Nel 1969 la docente universitaria Nora Galli de’ Paratesi scrisse il libro titolato “Le brutte parole. Semantica dell’eufemismo”. Uno studio sulla “censura” del linguaggio, sulle parole “proibite”. Lo scopo del testo è quello di trovare le motivazioni psicologiche che vietano di pronunciare una parola, una frase.
Per evitare o sostituire le parole tabu si usa l’eufemismo.
Nel passato l’auto-censura entrava in azione per parole che riguardavano il sesso, la "decenza", oggi si esercita sulle parole del politicamente corretto.

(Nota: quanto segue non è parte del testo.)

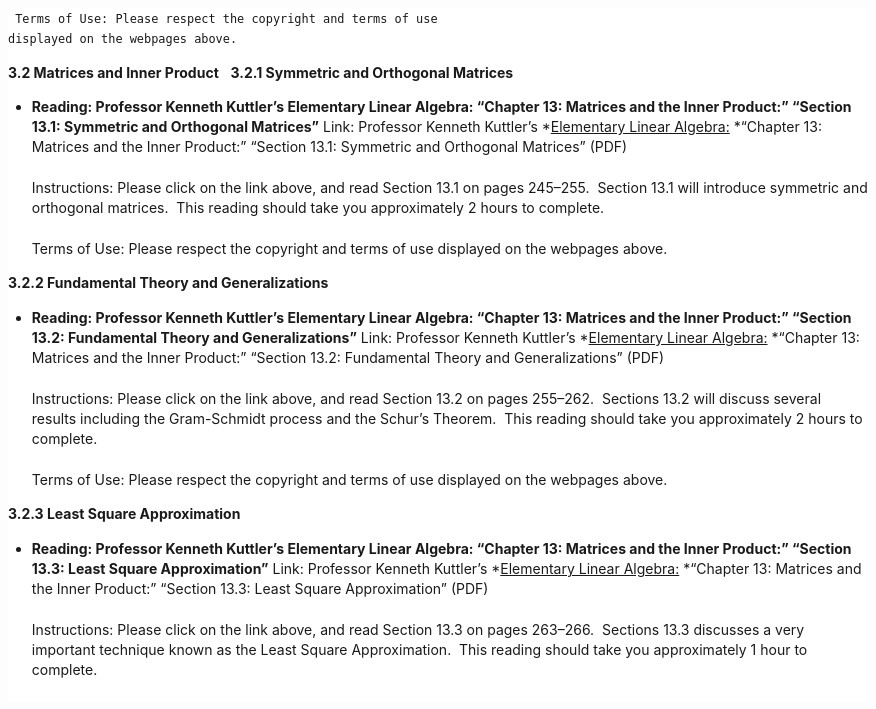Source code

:      Terms of Use: Please respect the copyright and terms of use
    displayed on the webpages above.

**3.2 Matrices and Inner Product** <span id="3.2"></span> 
**3.2.1 Symmetric and Orthogonal Matrices** <span id="3.2.1"></span> 
-   **Reading: Professor Kenneth Kuttler’s Elementary Linear Algebra:
    “Chapter 13: Matrices and the Inner Product:” “Section 13.1:
    Symmetric and Orthogonal Matrices”**
    Link: Professor Kenneth Kuttler’s *[Elementary Linear
    Algebra:](http://www.saylor.org/site/wp-content/uploads/2012/04/Elementary-Linear-Algebra-4-26-12-Kuttler-OTC.pdf) *“Chapter
    13: Matrices and the Inner Product:” “Section 13.1: Symmetric and
    Orthogonal Matrices” (PDF)  
        
     Instructions: Please click on the link above, and read Section 13.1
    on pages 245–255.  Section 13.1 will introduce symmetric and
    orthogonal matrices.  This reading should take you approximately 2
    hours to complete.  
        
     Terms of Use: Please respect the copyright and terms of use
    displayed on the webpages above.

**3.2.2 Fundamental Theory and Generalizations** <span
id="3.2.2"></span> 
-   **Reading: Professor Kenneth Kuttler’s Elementary Linear Algebra:
    “Chapter 13: Matrices and the Inner Product:” “Section 13.2:
    Fundamental Theory and Generalizations”**
    Link: Professor Kenneth Kuttler’s *[Elementary Linear
    Algebra:](http://www.saylor.org/site/wp-content/uploads/2012/04/Elementary-Linear-Algebra-4-26-12-Kuttler-OTC.pdf) *“Chapter
    13: Matrices and the Inner Product:” “Section 13.2: Fundamental
    Theory and Generalizations” (PDF)  
        
     Instructions: Please click on the link above, and read Section 13.2
    on pages 255–262.  Sections 13.2 will discuss several results
    including the Gram-Schmidt process and the Schur’s Theorem.  This
    reading should take you approximately 2 hours to complete.  
        
     Terms of Use: Please respect the copyright and terms of use
    displayed on the webpages above.

**3.2.3 Least Square Approximation** <span id="3.2.3"></span> 
-   **Reading: Professor Kenneth Kuttler’s Elementary Linear Algebra:
    “Chapter 13: Matrices and the Inner Product:” “Section 13.3: Least
    Square Approximation”**
    Link: Professor Kenneth Kuttler’s *[Elementary Linear
    Algebra:](http://www.saylor.org/site/wp-content/uploads/2012/04/Elementary-Linear-Algebra-4-26-12-Kuttler-OTC.pdf) *“Chapter
    13: Matrices and the Inner Product:” “Section 13.3: Least Square
    Approximation” (PDF)  
        
     Instructions: Please click on the link above, and read Section 13.3
    on pages 263–266.  Sections 13.3 discusses a very important
    technique known as the Least Square Approximation.  This reading
    should take you approximately 1 hour to complete.  
        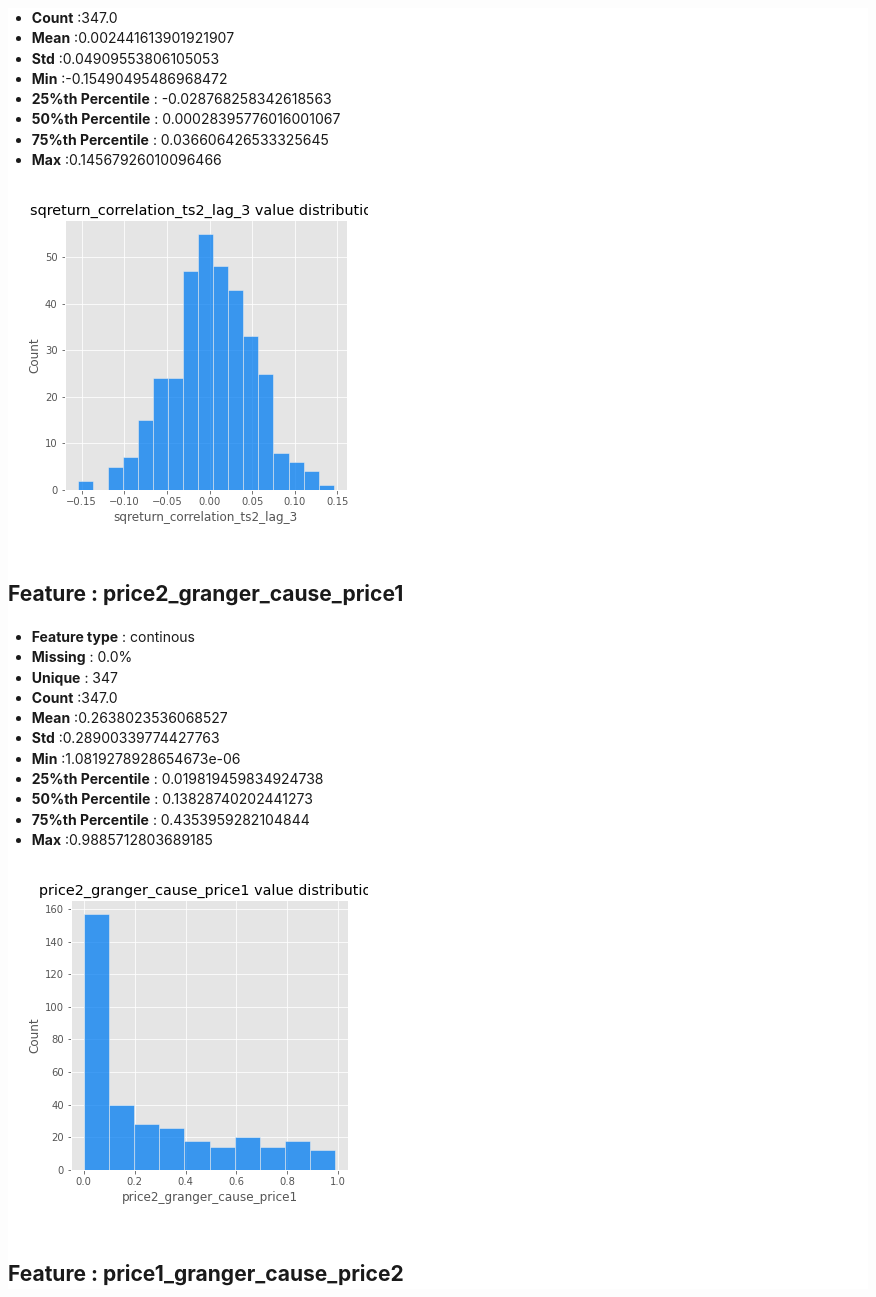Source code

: - **Count** :347.0
- **Mean** :0.002441613901921907
- **Std** :0.04909553806105053
- **Min** :-0.15490495486968472
- **25%th Percentile** : -0.028768258342618563
- **50%th Percentile** : 0.00028395776016001067
- **75%th Percentile** : 0.036606426533325645
- **Max** :0.14567926010096466

![](sqreturn_correlation_ts2_lag_3.png)
## Feature : price2_granger_cause_price1
- **Feature type** : continous
- **Missing** : 0.0%
- **Unique** : 347
- **Count** :347.0
- **Mean** :0.2638023536068527
- **Std** :0.28900339774427763
- **Min** :1.0819278928654673e-06
- **25%th Percentile** : 0.019819459834924738
- **50%th Percentile** : 0.13828740202441273
- **75%th Percentile** : 0.4353959282104844
- **Max** :0.9885712803689185

![](price2_granger_cause_price1.png)
## Feature : price1_granger_cause_price2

Quindi, il potere coercitivo dell'eufemismo dipende dalla società.
Il disagio nel pronunciare o scrivere determinate parole può derivare da vari fattori: il timore di offendere l’interlocutore, l’interdizione religiosa, il pudore, ecc..
Cono che dici se argomento su un’altra “parolaccia” alla romana ? Dopo però devi andare a confessarti se ti sei compiaciuto.
La frase a me interessa soltanto dal punto di vista etimologico e storico, non mi suscita ilarità.
Stasera la frase che ho scelto nel dialetto romanesco è “colorita, “sorge spontanea: “fijo de na mignotta”. Nel Nord Italia prevale “figlio di puttana”, nel Sud, in particolare in Campania, “figlio 'e 'ntrocchia”.
Carlino, ma che significa ‘ntrocchia ?
Secondo un’interpretazione diffusa, l’espressione “fijo de na mignotta”, deriva dalla frase ”filius matris ignotae” (= figlio/a di madre ignota) che veniva scritta sui registri anagrafici per i neonati abbandonati.
Frequentemente l’annotazione veniva abbreviata in: “m. ignotae”. Nel parlato popolare le due parole vennero unite, composte, e formarono il neologismo “mignotta”.